4. Larry Fitzgerald.
What else can one say that hasn’t already been said? He’s amazing, spectacular – exceptional. With all due respect to the Texans’ Andre Johnson, Fitz is the best receiver in the NFL and the adjustment he made on Kurt Warner’s under throw on a 62-yard touchdown reception in the second quarter was incredible. He’s one of the few receivers in the league that consistently goes up to get the ball at its highest point and never lets it get to his body. He’s the best.

5. Who the hell is Brent Celek?
Non-Eagle fans go ahead and raise your hand if you knew who Celek was before the game. I knew who he was, but I had no idea he could be a game-changer. The second-year tight end out of Cincinnati was the perfect complement to DeSean Jackson and Kevin Curtis in that he worked the seams and gave Donovan McNabb a solid, reliable target the entire game. He also freed Jackson and Curtis up by clearing out the Cardinal safeties, which had to adjust to him being a legitimate target as the game wore on. What a game by the youngster who has no doubt made Eagle fans forget L.J. Smith.
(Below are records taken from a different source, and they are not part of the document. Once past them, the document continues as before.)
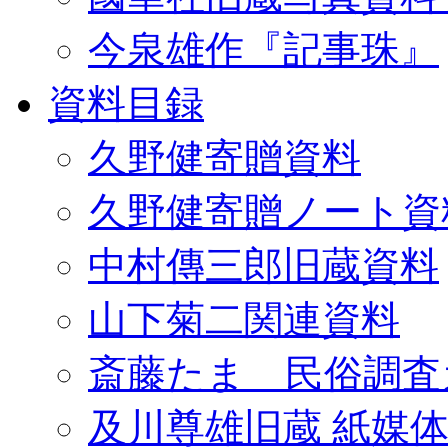
今泉雄作『記事珠』
資料目録
久野健寄贈資料
久野健寄贈ノート資
中村傳三郎旧蔵資料
山下菊二関連資料
斎藤たま 民俗調査
及川尊雄旧蔵 紙媒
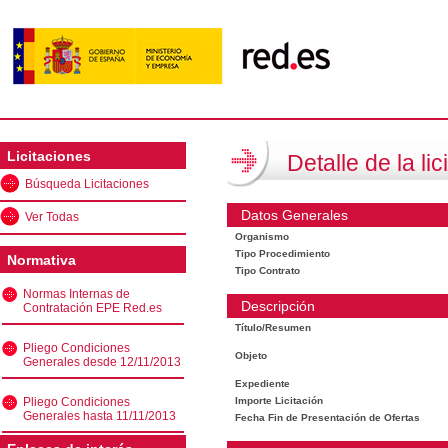
Licitaciones
Detalle de la lic
Búsqueda Licitaciones
Datos Generales
Ver Todas
Organismo
Tipo Procedimiento
Normativa
Tipo Contrato
Normas Internas de
Descripción
Contratación EPE Red.es
Título/Resumen
Pliego Condiciones
Objeto
Generales desde 12/11/2013
Expediente
Pliego Condiciones
Importe Licitación
Generales hasta 11/11/2013
Fecha Fin de Presentación de Ofertas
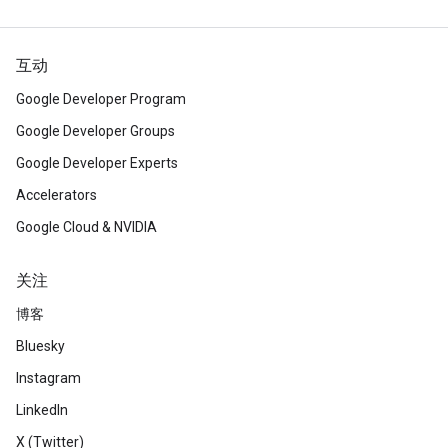
互动
Google Developer Program
Google Developer Groups
Google Developer Experts
Accelerators
Google Cloud & NVIDIA
关注
博客
Bluesky
Instagram
LinkedIn
X (Twitter)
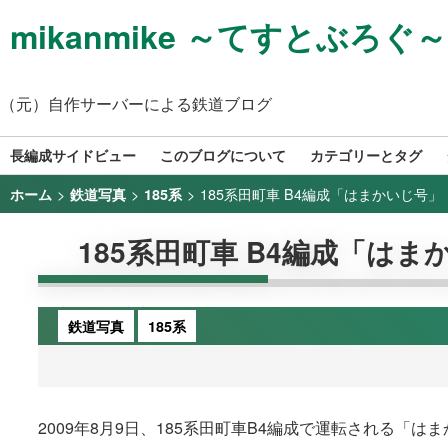
mikanmike ～てすとぶろぐ～
（元）自作サーバーによる鉄道ブログ
長編成サイドビュー
このブログについて
カテゴリーとタグ
>
>
>
185系田町車 B4編成「はまかいじ号」（2
ホーム
鉄道写真
185系
185系田町車 B4編成「はまか
鉄道写真
185系
2009年8月9日、185系田町車B4編成で運転される「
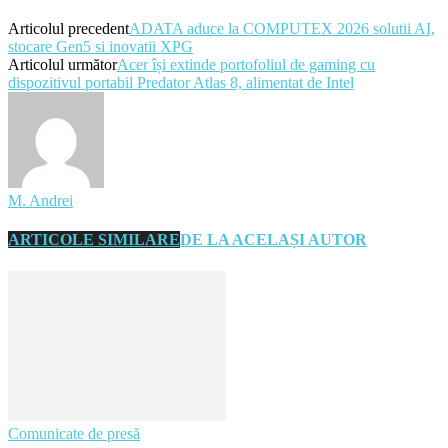
Articolul precedent
ADATA aduce la COMPUTEX 2026 solutii AI,
stocare Gen5 si inovatii XPG
Articolul următor
Acer își extinde portofoliul de gaming cu
dispozitivul portabil Predator Atlas 8, alimentat de Intel
M. Andrei
ARTICOLE SIMILARE
DE LA ACELAȘI AUTOR
Comunicate de presă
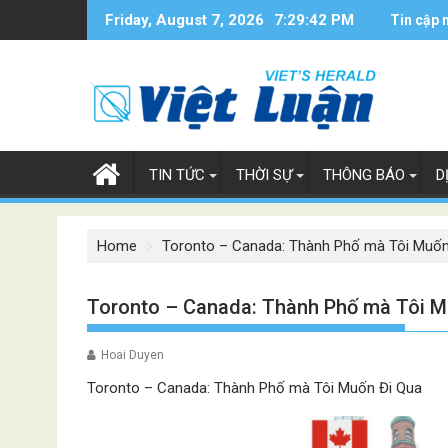
Skip
Friday, August 7, 2026
7:29:43 PM
Tin cập 
to
content
TIN TỨC
THỜI SỰ
THÔNG BÁO
D
Home
Toronto – Canada: Thành Phố mà Tôi Muốn
Toronto – Canada: Thành Phố mà Tôi M
Hoai Duyen
Toronto – Canada: Thành Phố mà Tôi Muốn Đi Qua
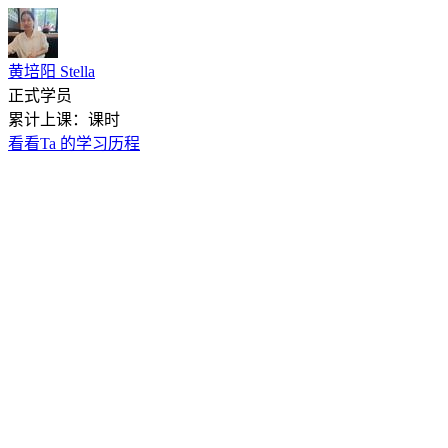
黄培阳 Stella
正式学员
累计上课：课时
看看Ta 的学习历程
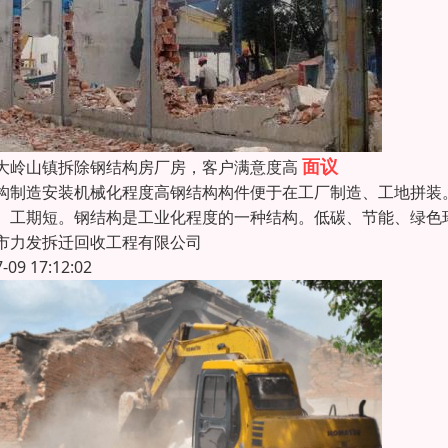
面议
大岭山镇拆除钢结构房厂房，客户满意度高
构制造安装机械化程度高钢结构构件便于在工厂制造、工地拼装
、工期短。钢结构是工业化程度的一种结构。低碳、节能、绿色
市力发拆迁回收工程有限公司
7-09 17:12:02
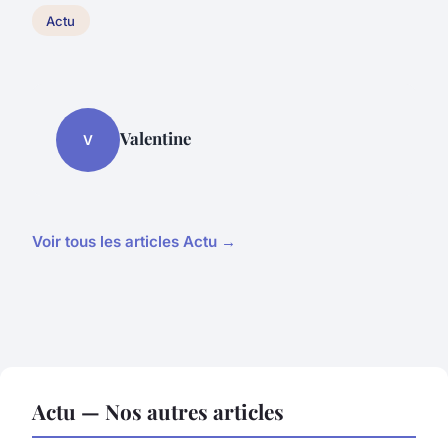
Actu
Valentine
V
Voir tous les articles Actu →
Actu — Nos autres articles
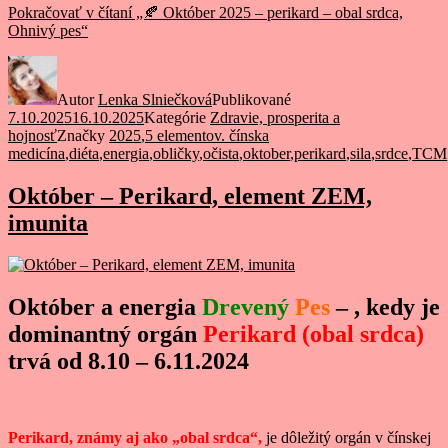
Pokračovať v čítaní
„🍂 Október 2025 – perikard – obal srdca,
Ohnivý pes“
Autor
Lenka Slniečková
Publikované
7.10.2025
16.10.2025
Kategórie
Zdravie, prosperita a
hojnosť
Značky
2025
,
5 elementov. čínska
medicína
,
diéta
,
energia
,
obličky
,
očista
,
oktober
,
perikard
,
sila
,
srdce
,
TCM
Október – Perikard, element ZEM,
imunita
Október a energia
Drevený
Pes
– , kedy je
dominantný orgán
Perikard (obal srdca)
trvá od 8.10 – 6.11.2024
Perikard, známy aj ako „obal srdca“,
je dôležitý orgán v čínskej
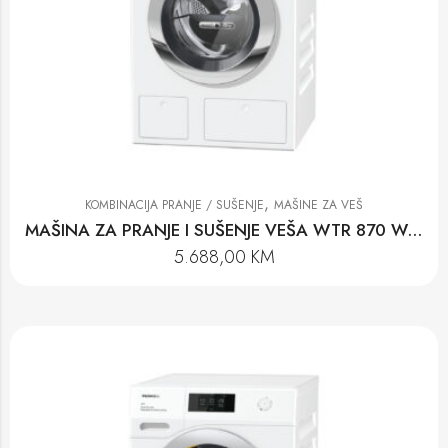
,
KOMBINACIJA PRANJE / SUŠENJE
MAŠINE ZA VEŠ
MAŠINA ZA PRANJE I SUŠENJE VEŠA WTR 870 WPM
5.688,00
KM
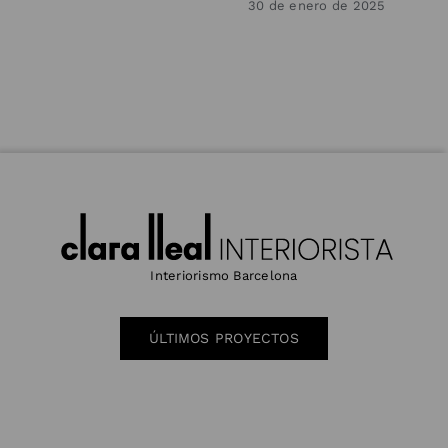
30 de enero de 2025
Interiorismo Barcelona
ÚLTIMOS PROYECTOS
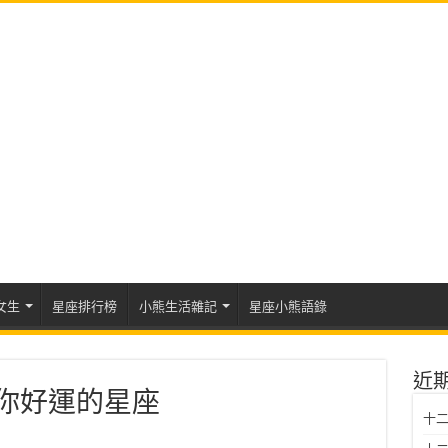
女生
星座排行榜
小熊生活雜記
星座小熊語錄
近
給你好運的星座
十二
6. How can you not love Adrian Wilson?
Because the Cardinals have been bad for so long, Wilson has often been known as just an underrated playmaker on a brutal defense. But now that the Cards are heading to the Super Bowl, general football fans can start to appreciate just how good the eight-year veteran is – and how loyal. When Wilson was set to become a free agent at the end of the 2004 season, he could have signed with numerous teams dying for a playmaking safety and a natural born leader. But as Joe Buck and Troy Akiman noted during the broadcast, Wilson never contemplated signing with another team and reached a modest five-year, $21 million contract with the Cards. Now he’s being rewarded for his contributions to Arizona’s franchise by having the opportunity to play in the Super Bowl. If you can’t root for a guy like that than you won’t be able to root for anybody.